• **Items from a data source**:
---------------

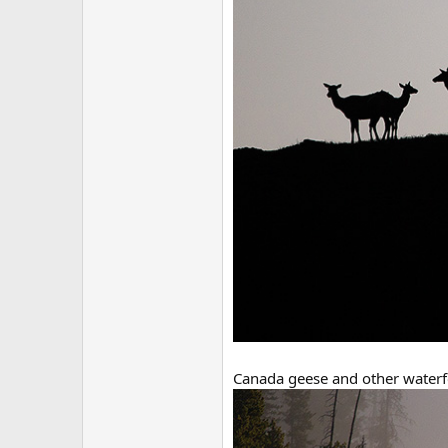
Canada geese and other waterf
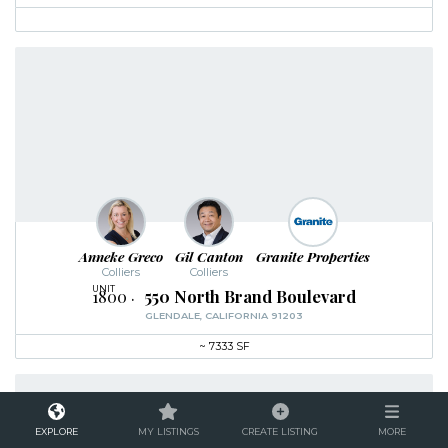
Anneke Greco
Gil Canton
Granite Properties
Colliers
Colliers
1800
550 North Brand Boulevard
GLENDALE, CALIFORNIA 91203
~
7333 SF
EXPLORE
MY LISTINGS
CREATE LISTING
MORE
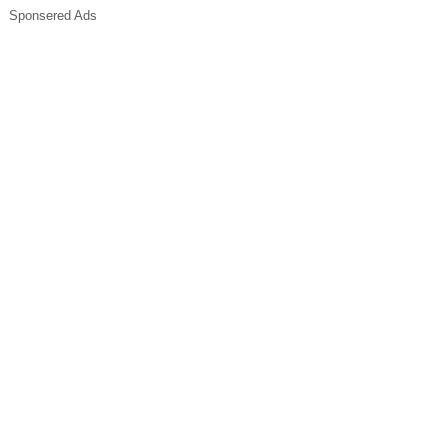
Sponsered Ads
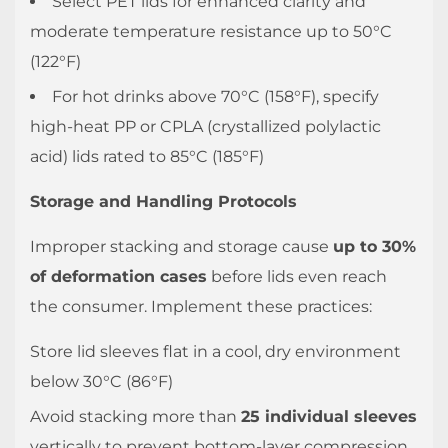
Select PET lids for enhanced clarity and
the
moderate temperature resistance up to 50°C
Seal
(122°F)
of
For hot drinks above 70°C (158°F), specify
a
Plastic
high-heat PP or CPLA (crystallized polylactic
Cup
acid) lids rated to 85°C (185°F)
Lid
Storage and Handling Protocols
3.1
Visual
Improper stacking and storage cause
up to 30%
and
of deformation cases
before lids even reach
Tactile
the consumer. Implement these practices:
Inspection
3.2
Store lid sleeves flat in a cool, dry environment
Inverted
below 30°C (86°F)
Hold
Avoid stacking more than
25 individual sleeves
Test
vertically to prevent bottom-layer compression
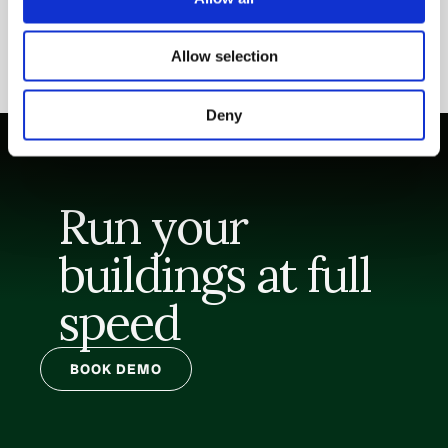
Allow selection
Deny
Run your 
buildings at full 
speed
BOOK DEMO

---------------

Throughout the data above, count the lines where the word "lids" occurs, and report that figure alone.

3